_Work request 1_
In the listing, rename "employee" to "staff member" throughout the lines starting at the one containing "1. **Goal Setting**: Clearly" and ending at the one containing "3. **Timeline**: Establish", and reproduce those lines with everything else unchanged.

_Excerpted passage_

----------------------------------------

Suppose there are 1,050 students all age 15 and each student is randomly assigned to one of seven different teachers. However, teachers are allowed to decide how many students they want to accept in their classroom. One teacher is only willing to accept 32 students, for example. Another teacher is willing to accept 279 students. The distribution of students is shown below.
The seven teachers are given one task only. In just 5 minutes, they are supposed to teach their class how to draw a pony. After the lesson has finished, each teacher must give her students a test which involves drawing a pony on a sheet of paper. The students cannot cheat when they are taking the test. They can either pass or fail the test. Passing (or failing) is completely subjective and entirely at the discretion of the teacher who taught the lesson.
The overall "pass rate" is 84% for the total of 1,050 students. However, some teachers are much lower than this rate, while others are much higher.
Using SAS, for each of the 7 teachers I want to be able to quickly know if the pass/fail rate is within an acceptable range, but I don't know how to calculate that given the fact that each teacher has a different class size. For example, at first glance it looks like teacher Rogers has a higher-than-average pass rate (86% versus 84%) but the significance of teacher Rogers having an 86% pass rate is affected by the fact that she only taught 32 students.
Also, if I compare each individual teacher's "pass rate" with the mean rate for all 7 teachers, there is a problem: The mean for the 7 teachers includes the pass/fail data for the teacher I am comparing. In other words, if I want to compare teacher Rogers with the other teachers (the "peer" group), I need to remove the data for teacher Rogers from the peer group, correct?
For example:
I can manually write the necessary code to calculate odds ratios and test for significance with Chi square for each of the seven teachers, making sure to remove from the "peer group" the data for the teacher who is being compared to the control group. But that seems like a very slow and cumbersome process.
Can anyone suggest an easier and faster way to compare the pass/fail rates among the 7 teachers? I would be most grateful! =) Especially if it involves SAS.
1. Do you think that your "teacher willingness" criterion is at odds with your random assignment criterion?
2. Why do you want to disallow each teachers' class from the odds calculation? Since your experiment involves a census of all students, why not count everybody?

----------------------------------------

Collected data

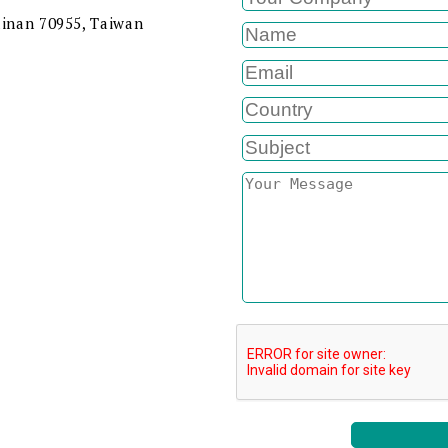
ainan 70955, Taiwan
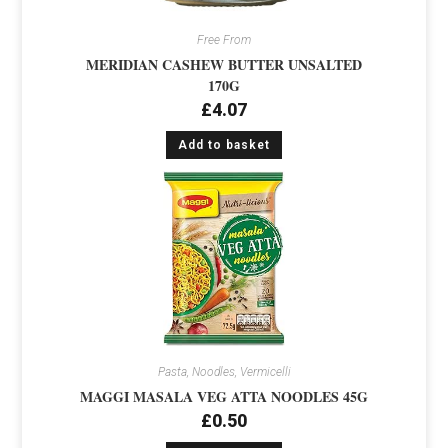
Free From
MERIDIAN CASHEW BUTTER UNSALTED
170G
£
4.07
Add to basket
Pasta, Noodles, Vermicelli
MAGGI MASALA VEG ATTA NOODLES 45G
£
0.50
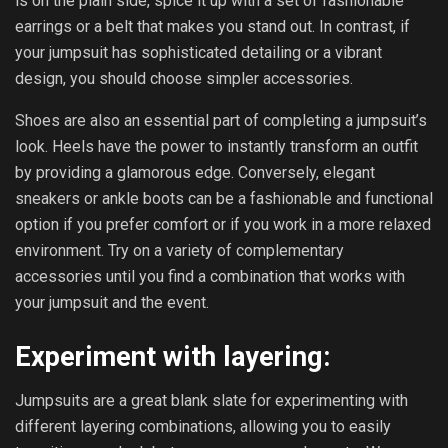
is on the plain side, spice it up with a set of fashionable
earrings or a belt that makes you stand out. In contrast, if
your jumpsuit has sophisticated detailing or a vibrant
design, you should choose simpler accessories.
Shoes are also an essential part of completing a jumpsuit’s
look. Heels have the power to instantly transform an outfit
by providing a glamorous edge. Conversely, elegant
sneakers or ankle boots can be a fashionable and functional
option if you prefer comfort or if you work in a more relaxed
environment. Try on a variety of complementary
accessories until you find a combination that works with
your jumpsuit and the event.
Experiment with layering:
Jumpsuits are a great blank slate for experimenting with
different layering combinations, allowing you to easily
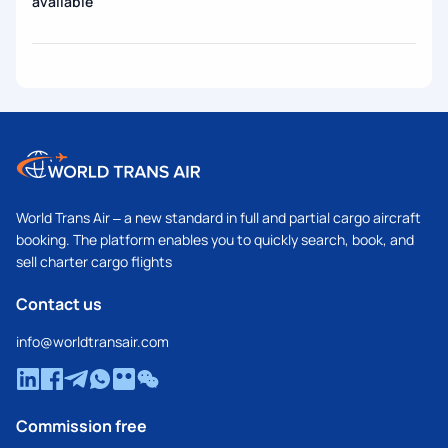
available
World Trans Air – a new standard in full and partial cargo aircraft
booking. The platform enables you to quickly search, book, and
sell charter cargo flights
Contact us
info@worldtransair.com
Commission free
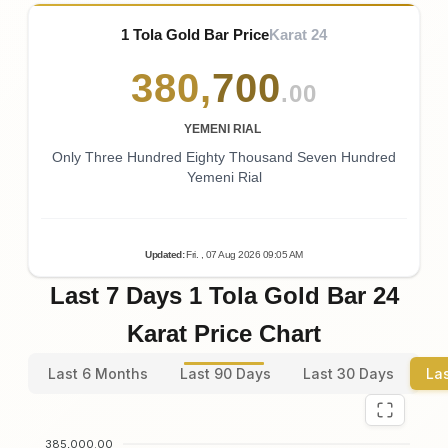
1 Tola Gold Bar Price
Karat 24
380
,
700
.00
YEMENI RIAL
Only Three Hundred Eighty Thousand Seven Hundred
Yemeni Rial
Updated
:
Fri.
, 07
Aug
2026
09:05
AM
Last 7 Days 1 Tola Gold Bar 24
Karat Price Chart
Last 6 Months
Last 90 Days
Last 30 Days
La
385,000.00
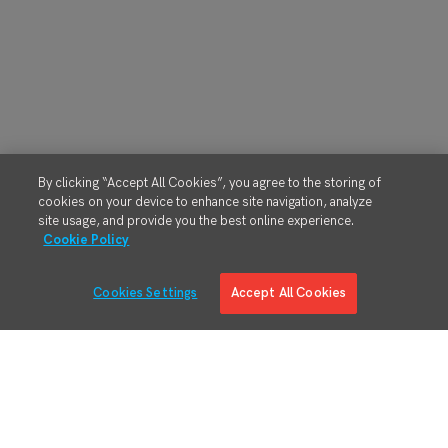
By clicking “Accept All Cookies”, you agree to the storing of
cookies on your device to enhance site navigation, analyze
site usage, and provide you the best online experience.
Cookie Policy
Cookies Settings
Accept All Cookies
Solutions
Solution Overview
Digital Manufacturing Engineering
Manufacturing Process Execution
RMA/MRO – Returns & Overhauls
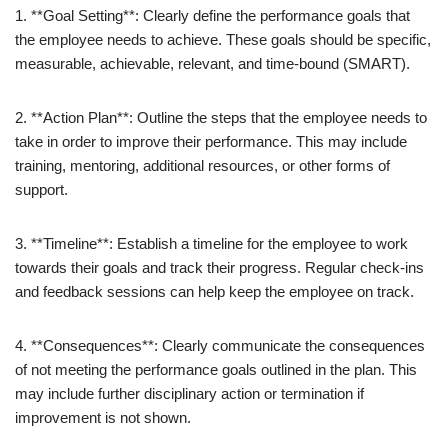
1. **Goal Setting**: Clearly define the performance goals that
the employee needs to achieve. These goals should be specific,
measurable, achievable, relevant, and time-bound (SMART).
2. **Action Plan**: Outline the steps that the employee needs to
take in order to improve their performance. This may include
training, mentoring, additional resources, or other forms of
support.
3. **Timeline**: Establish a timeline for the employee to work
towards their goals and track their progress. Regular check-ins
and feedback sessions can help keep the employee on track.
4. **Consequences**: Clearly communicate the consequences
of not meeting the performance goals outlined in the plan. This
may include further disciplinary action or termination if
improvement is not shown.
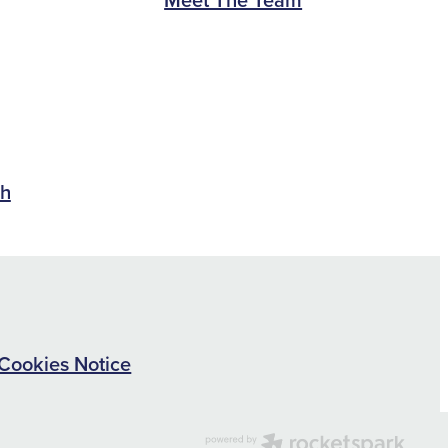
ch
Cookies Notice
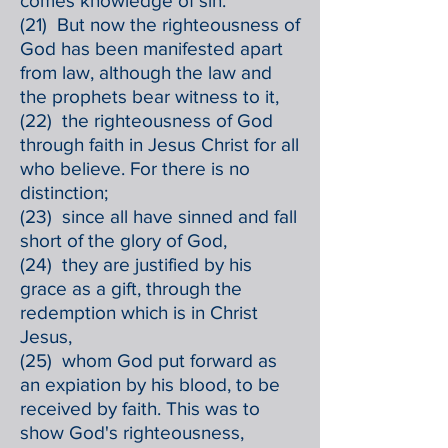
comes knowledge of sin.
(21) But now the righteousness of
God has been manifested apart
from law, although the law and
the prophets bear witness to it,
(22) the righteousness of God
through faith in Jesus Christ for all
who believe. For there is no
distinction;
(23) since all have sinned and fall
short of the glory of God,
(24) they are justified by his
grace as a gift, through the
redemption which is in Christ
Jesus,
(25) whom God put forward as
an expiation by his blood, to be
received by faith. This was to
show God's righteousness,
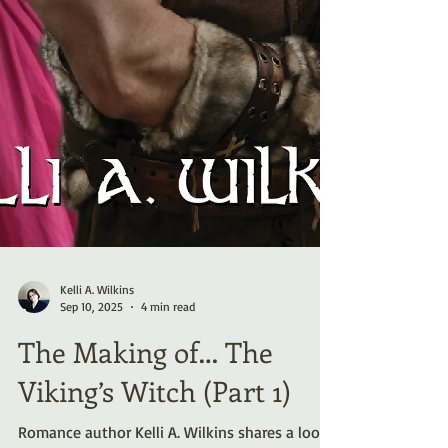
Kelli A. Wilkins
Sep 10, 2025
4 min read
The Making of… The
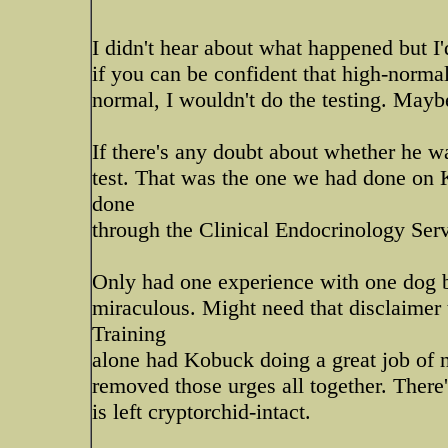
I didn't hear about what happened but I'd
if you can be confident that high-normal
normal, I wouldn't do the testing. Maybe 
If there's any doubt about whether he w
test. That was the one we had done on K
done
through the Clinical Endocrinology Ser
Only had one experience with one dog b
miraculous. Might need that disclaimer t
Training
alone had Kobuck doing a great job of n
removed those urges all together. There'
is left cryptorchid-intact.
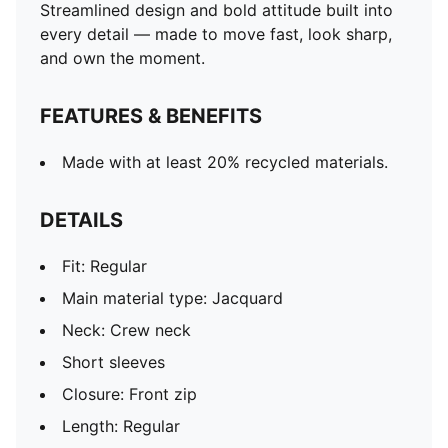
Streamlined design and bold attitude built into
every detail — made to move fast, look sharp,
and own the moment.
FEATURES & BENEFITS
Made with at least 20% recycled materials.
DETAILS
Fit: Regular
Main material type: Jacquard
Neck: Crew neck
Short sleeves
Closure: Front zip
Length: Regular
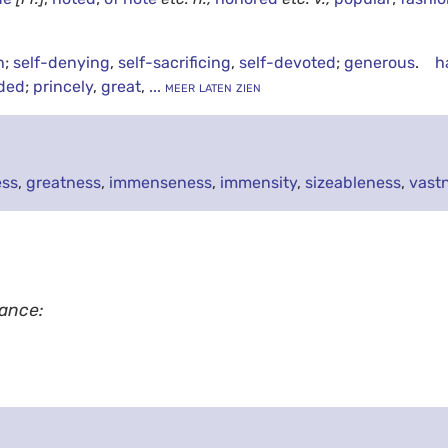
h
;
self-denying
,
self-sacrificing
,
self-devoted
;
generous
.
h
ded
;
princely
,
great
,
... meer laten zien
ess
,
greatness
,
immenseness
,
immensity
,
sizeableness
,
vast
tance:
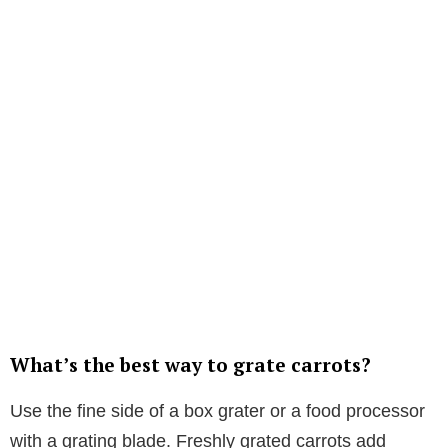
What’s the best way to grate carrots?
Use the fine side of a box grater or a food processor
with a grating blade. Freshly grated carrots add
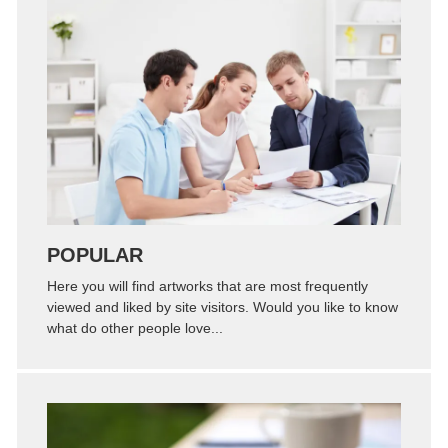
Zoom
Permalink
POPULAR
Here you will find artworks that are most frequently
viewed and liked by site visitors. Would you like to know
what do other people love...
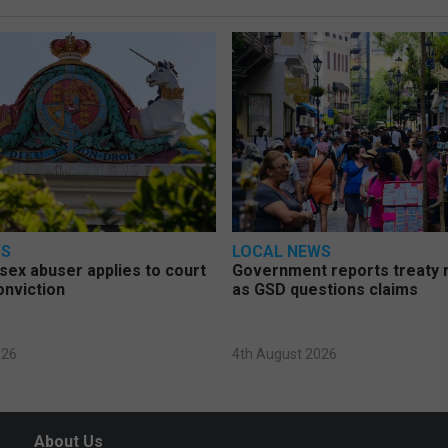
WS
LOCAL NEWS
d sex abuser applies to court
Government reports treaty r
onviction
as GSD questions claims
026
4th August 2026
About Us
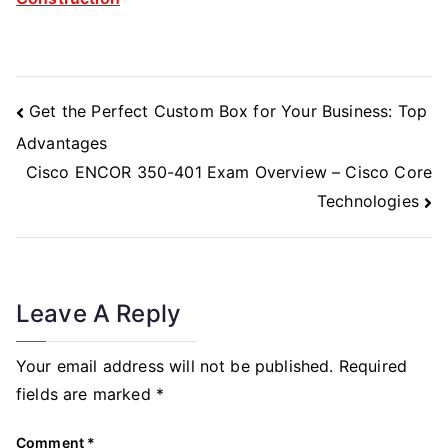
Post
Get the Perfect Custom Box for Your Business: Top
Navigation
Advantages
Cisco ENCOR 350-401 Exam Overview – Cisco Core
Technologies
Leave A Reply
Your email address will not be published.
Required
fields are marked
*
Comment
*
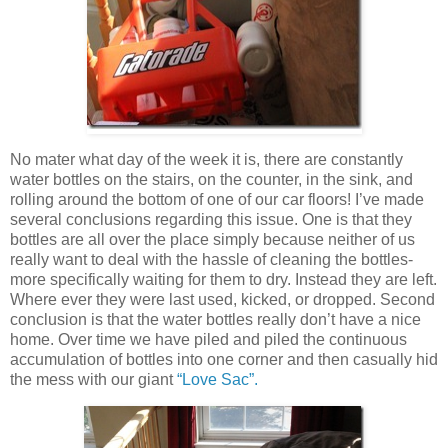
No mater what day of the week it is, there are constantly
water bottles on the stairs, on the counter, in the sink, and
rolling around the bottom of one of our car floors! I’ve made
several conclusions regarding this issue. One is that they
bottles are all over the place simply because neither of us
really want to deal with the hassle of cleaning the bottles-
more specifically waiting for them to dry. Instead they are left.
Where ever they were last used, kicked, or dropped. Second
conclusion is that the water bottles really don’t have a nice
home. Over time we have piled and piled the continuous
accumulation of bottles into one corner and then casually hid
the mess with our giant
“Love Sac”.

----------------------------------------

_Work request 2_
Answer these questions about the forum thread on teacher pass rates:
(a) How many students are there in total?
(b) How much time do the teachers have to teach their class to draw a pony?
(c) What pass rate does teacher Rogers have?

_Your solution 1_
1. **Goal Setting**: Clearly define the performance goals that
the staff member needs to achieve. These goals should be specific,
measurable, achievable, relevant, and time-bound (SMART).
2. **Action Plan**: Outline the steps that the staff member needs to
take in order to improve their performance. This may include
training, mentoring, additional resources, or other forms of
support.
3. **Timeline**: Establish a timeline for the staff member to work

_Your solution 2_
(a) 1,050
(b) 5 minutes
(c) 86%